What do you see when you walk into your reception area, walk around your site, offices or factory?
The trouble with familiarity is that we tend not to see things that are out of place or just plain wrong because we see them every day. It is hard work to see something familiar with fresh eyes.
In 1993 I spent a year in Japan as the local Managing Director for a tier one automotive component company. Everywhere I went around Tokyo or on visits to customers and suppliers around the country was a challenge. Sometimes just getting across the station and successfully getting to my destination was an achievement!
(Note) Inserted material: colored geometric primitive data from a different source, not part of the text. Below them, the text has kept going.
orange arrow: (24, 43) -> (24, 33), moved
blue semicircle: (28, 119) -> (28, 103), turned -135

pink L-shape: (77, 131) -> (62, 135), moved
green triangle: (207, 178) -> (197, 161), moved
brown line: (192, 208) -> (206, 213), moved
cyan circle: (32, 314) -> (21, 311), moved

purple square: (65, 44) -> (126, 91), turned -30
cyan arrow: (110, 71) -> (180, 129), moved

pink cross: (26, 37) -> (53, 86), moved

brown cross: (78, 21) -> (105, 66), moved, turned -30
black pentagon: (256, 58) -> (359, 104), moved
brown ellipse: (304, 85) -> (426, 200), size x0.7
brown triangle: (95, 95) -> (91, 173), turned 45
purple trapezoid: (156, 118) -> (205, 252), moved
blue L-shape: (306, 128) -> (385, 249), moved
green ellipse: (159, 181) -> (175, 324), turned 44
But it made me see things in a different light. In Japan there is a place for everything, and everything is in its place! I soon appreciated that 5S housekeeping discipline went well beyond the factory gate and that the exemplary standards of urban organisation and cleanliness were an integral part of Japanese society.
Returning to Europe I went to visit a “showcase” plant of my then new employer. As the car turned into the site I could see that the grass, hedges and landscaping around the site were neglected. In fact I wondered if they were growing a hay crop.
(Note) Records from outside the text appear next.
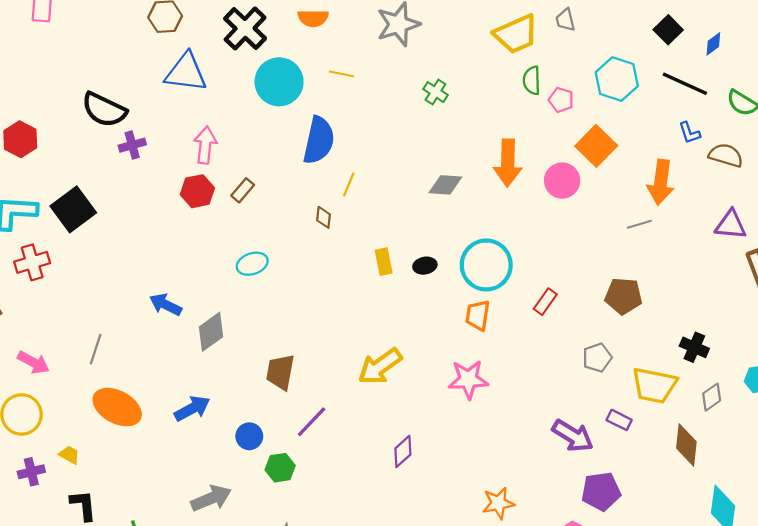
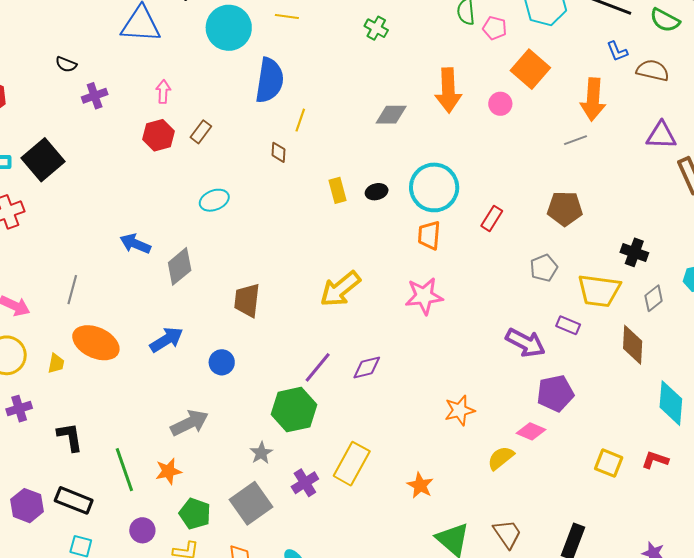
black semicircle: (104, 110) -> (66, 64), size x0.5
pink arrow: (205, 145) -> (163, 91), size x0.7
pink circle: (562, 181) -> (500, 104), size x0.7
purple line: (312, 422) -> (318, 367), moved
purple diamond: (403, 451) -> (367, 367), turned 32
yellow trapezoid: (69, 455) -> (56, 363), moved, turned 75
green hexagon: (280, 468) -> (294, 410), moved, size x1.6

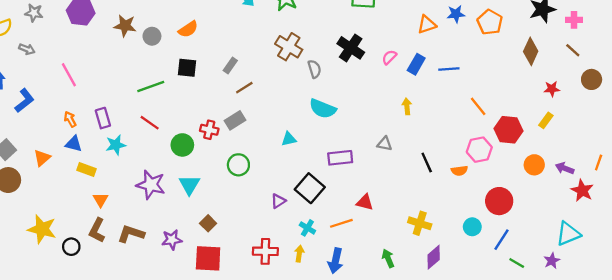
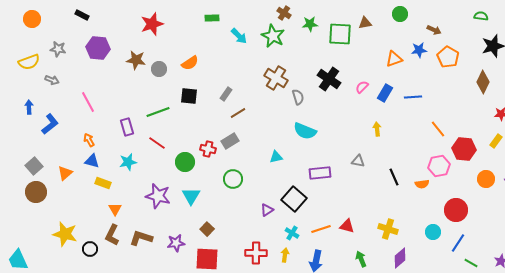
purple rectangle: (103, 118) -> (127, 127), moved
red triangle: (365, 202) -> (347, 226), moved

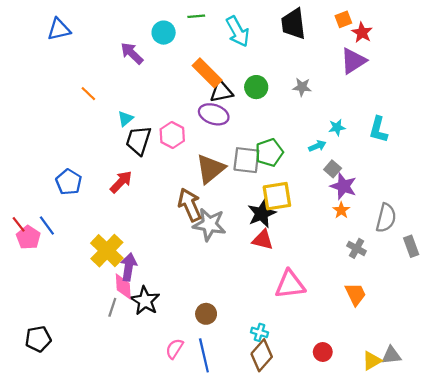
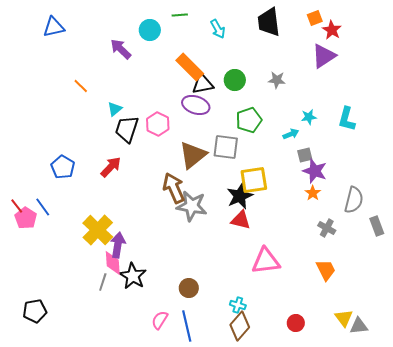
cyan arrow: (238, 31) -> (218, 29), size x0.7
green pentagon: (269, 152) -> (249, 120), moved
gray square: (333, 169) -> (305, 155), turned 35
yellow triangle: (372, 361) -> (344, 318), moved, turned -36

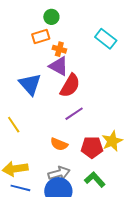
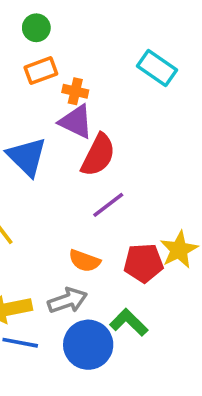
green circle: (51, 17) -> (36, 28), moved
gray arrow: (59, 173) -> (68, 301), moved
green L-shape: (95, 179) -> (129, 322), moved

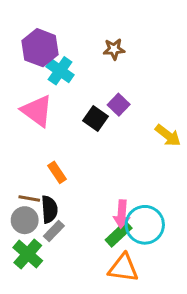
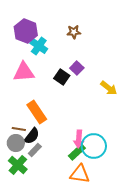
pink triangle: (37, 111) -> (24, 72), turned -40
orange rectangle: (57, 172) -> (37, 112), size x1.6
black semicircle: (49, 209) -> (32, 136), turned 42

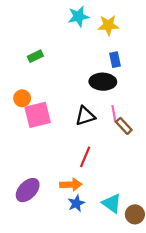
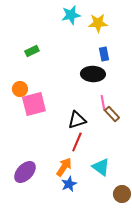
black triangle: (85, 116) -> (77, 120), moved
orange arrow: (71, 185) -> (64, 167), turned -54
cyan triangle: (112, 203) -> (101, 167), moved

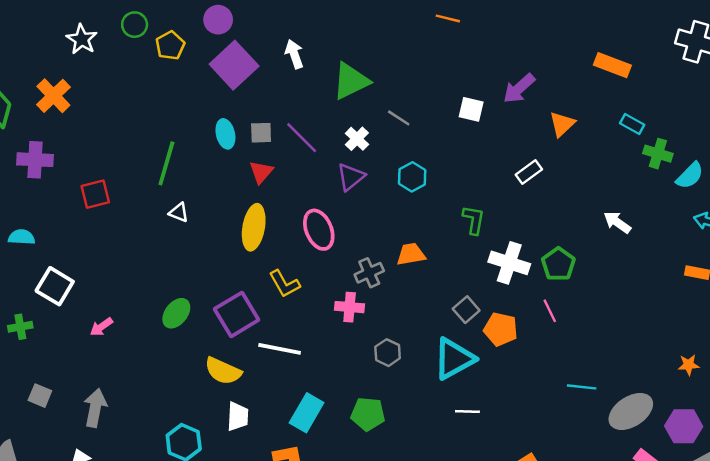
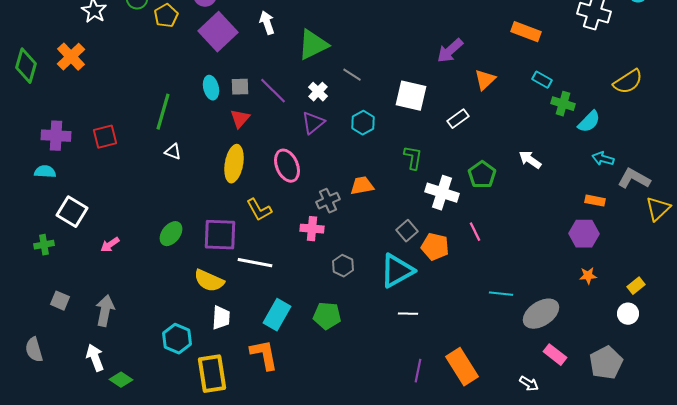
white square: (471, 109) -> (411, 96), moved, size x1.5
purple cross: (35, 160) -> (56, 136), moved
green pentagon: (558, 264) -> (482, 175), moved
purple square: (237, 314) -> (220, 235), turned 33
purple hexagon: (684, 426) -> (584, 234), moved

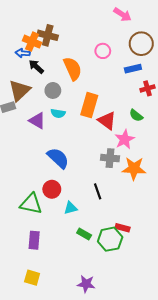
On entering the main building there was no reception area, I was in a long blank corridor with offices at one end and the factory at the other. There was no “welcome to XYZ Ltd, this is what we do” display.
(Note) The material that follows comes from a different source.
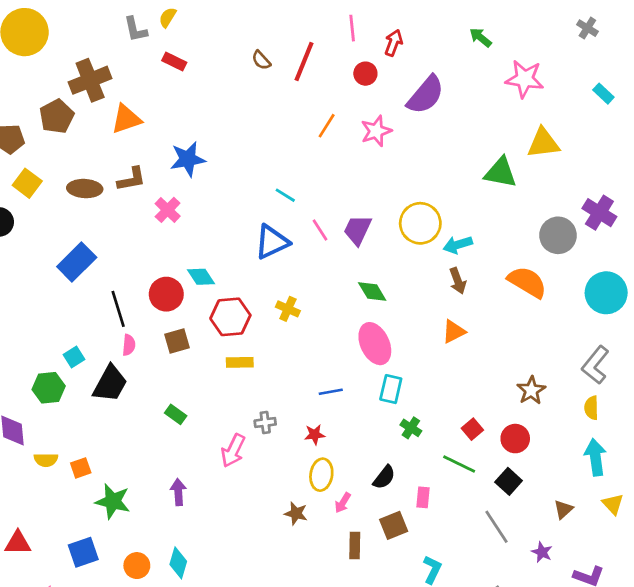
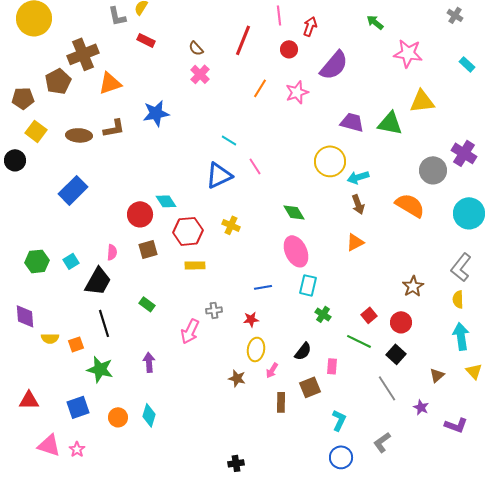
brown semicircle: (261, 60) -> (196, 48), moved
pink cross: (168, 210) -> (200, 74), moved
purple trapezoid: (357, 230) -> (352, 122), moved, turned 80
black line: (118, 309) -> (104, 323), moved
green hexagon: (49, 388) -> (37, 261), moved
In the factory I was awestruck by the ingenuity of the home developed factory automation. It was truly world class.
But paint flakes were peeling off the walls and ceiling. The impressive highly automated cells sat in a swamp of dust and grime. It was soon clear that basic housekeeping was a very low priority. The facility had order, flow and minimal WIP but I feared for the health of the employees, the quality of the product and what would happen if one of those paint flakes landed in the delicate mechanism of the automated cells.
My meeting with the plant manager was not an easy one. He wanted the automotive client I could bring to his facility. I knew that my prospective client would take one look at the housekeeping standards and take the next flight home.
To be fair to the Plant Manager he did “see” and when I returned a week later with the client, the grass was cut, a deep clean-up was in progress with a plan to lift the housekeeping standards and repaint. My client was as impressed as I had been by the local automation ingenuity, loved the new found enthusiasm of the plant management team to raise standards and, we won the contract!